Your Border Collie is probably tenacious and full of life. These high energy dogs have a lot of steam to blow off. Needless to say, their confident and eager nature sometimes lands them in trouble. Your street has several cats that call it home. Your Border Collie loves nothing more than chasing these cats. His tail may be wagging, but they look nothing short of terrified. It was amusing to start with, but now it’s starting to affect relations with the neighbors.
Training him not to chase cats is essential if you want to keep the peace. It’s also important because you don’t want anything more sinister to take place if he catches a cat. If he causes a cat any harm you may find some hefty vet bills land in your lap. Worse still, if he continues to chase and attack animals he may have to be put down.
Training a dog not to chase cats is never easy. It can be even harder when you need to tackle the behavior in Border Collies. That’s because they naturally enjoy chasing animals. It’s in their blood to herd livestock. However, with the right incentive, you can channel their energy into something more productive. You’ll also need to use a number of deterrents to make them think twice.

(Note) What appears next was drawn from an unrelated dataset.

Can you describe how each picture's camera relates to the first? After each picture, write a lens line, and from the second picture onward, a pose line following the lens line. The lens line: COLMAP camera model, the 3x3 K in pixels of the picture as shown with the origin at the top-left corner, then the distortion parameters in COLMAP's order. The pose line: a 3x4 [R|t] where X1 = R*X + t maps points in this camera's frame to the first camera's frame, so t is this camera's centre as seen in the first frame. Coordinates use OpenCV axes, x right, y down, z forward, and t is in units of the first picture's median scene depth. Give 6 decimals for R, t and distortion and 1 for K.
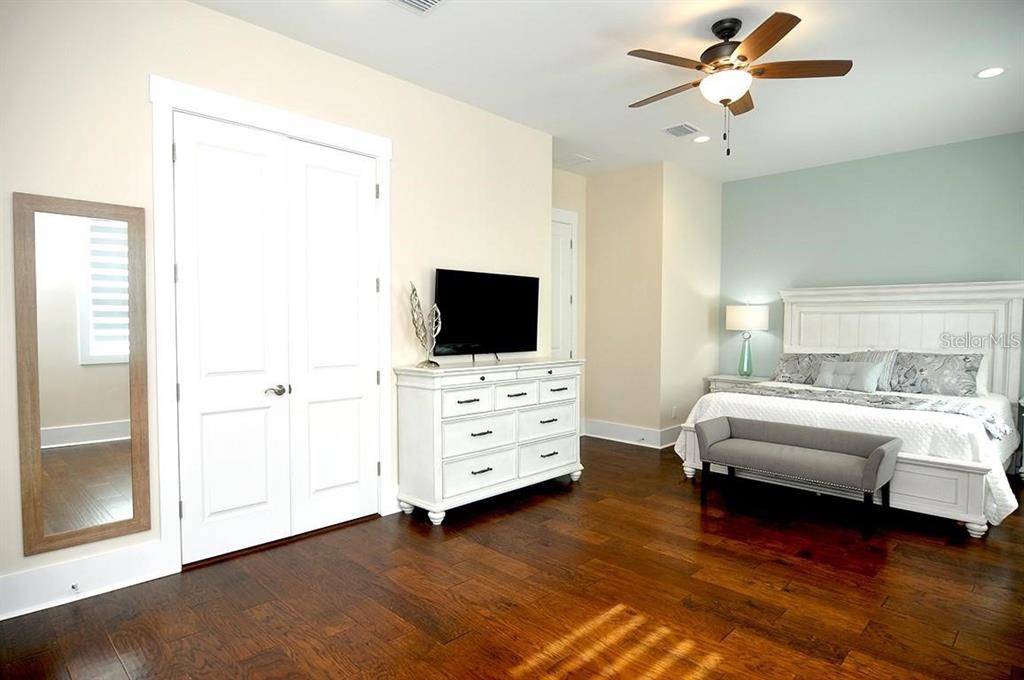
lens RADIAL K [[560.2, 0, 507.2], [0, 560.2, 338.0], [0, 0, 1]] dist [-0.006688, -0.003994]
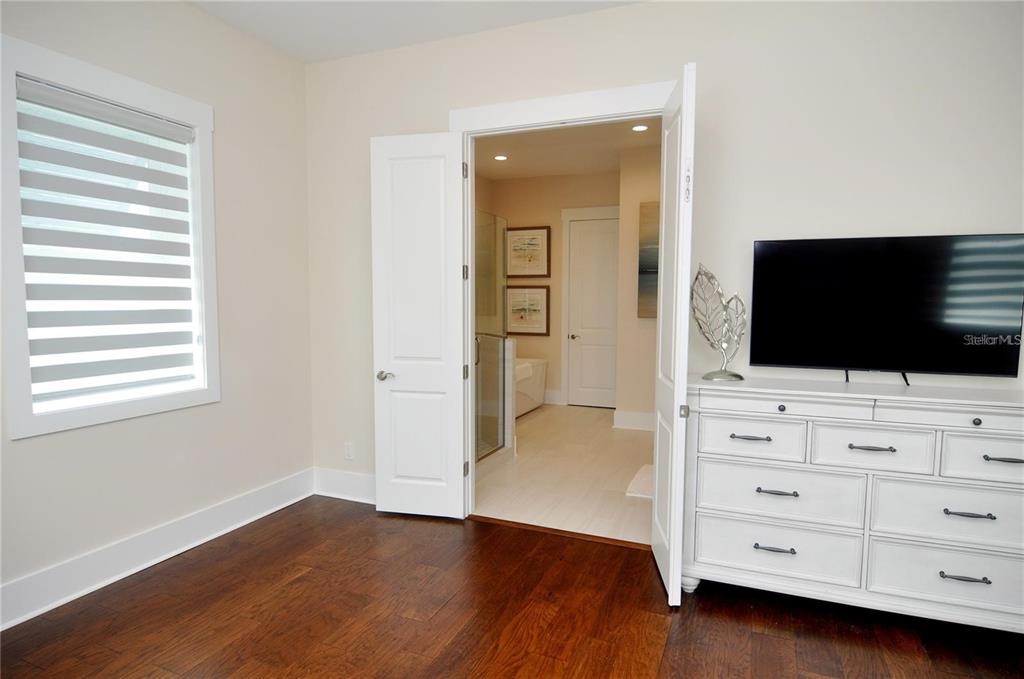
lens RADIAL K [[560.2, 0, 513.1], [0, 560.2, 350.4], [0, 0, 1]] dist [-0.006688, -0.003994]
pose [[0.381757, 0.073791, -0.921312, 0.396617], [-0.030288, 0.997271, 0.067325, -0.025835], [0.923766, 0.002203, 0.382950, 0.445102]]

If he’s a puppy he should be a fast learner. You could see results in just a couple of weeks. If he’s older, stubborn and this habit has been developing for many years, you may have your work cut out. You could need up to a month. Get this training right though, and you’ll never have to panic when you hear a cat screech, or your dog disappears.

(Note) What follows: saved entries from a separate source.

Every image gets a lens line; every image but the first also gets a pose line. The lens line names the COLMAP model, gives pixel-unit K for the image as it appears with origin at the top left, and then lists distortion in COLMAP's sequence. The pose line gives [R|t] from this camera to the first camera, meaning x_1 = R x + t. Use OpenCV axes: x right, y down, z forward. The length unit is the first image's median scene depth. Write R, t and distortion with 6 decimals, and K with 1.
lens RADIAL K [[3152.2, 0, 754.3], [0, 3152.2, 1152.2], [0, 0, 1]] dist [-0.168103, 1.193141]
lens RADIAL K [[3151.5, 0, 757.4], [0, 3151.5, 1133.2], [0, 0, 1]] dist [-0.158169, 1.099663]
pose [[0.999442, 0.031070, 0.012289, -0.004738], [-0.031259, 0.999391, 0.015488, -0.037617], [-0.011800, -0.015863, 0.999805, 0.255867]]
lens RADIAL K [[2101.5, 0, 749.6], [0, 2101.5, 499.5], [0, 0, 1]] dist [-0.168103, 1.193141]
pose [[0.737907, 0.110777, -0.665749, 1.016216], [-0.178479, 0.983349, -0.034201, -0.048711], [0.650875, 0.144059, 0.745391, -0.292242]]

Before training can begin you’ll need several items. For one of the methods, you’ll need baby gates and a water spray bottle. You’ll also need some toys and a long leash.
Stock up on high value treats that he can't resist or break your Border Collie's favorite food into small pieces. Set aside any time for tackling the problem and be on hand as much as possible to react to any situations.
The only other thing you need is patience and a can-do attitude. Once you have all of that, you can get to work!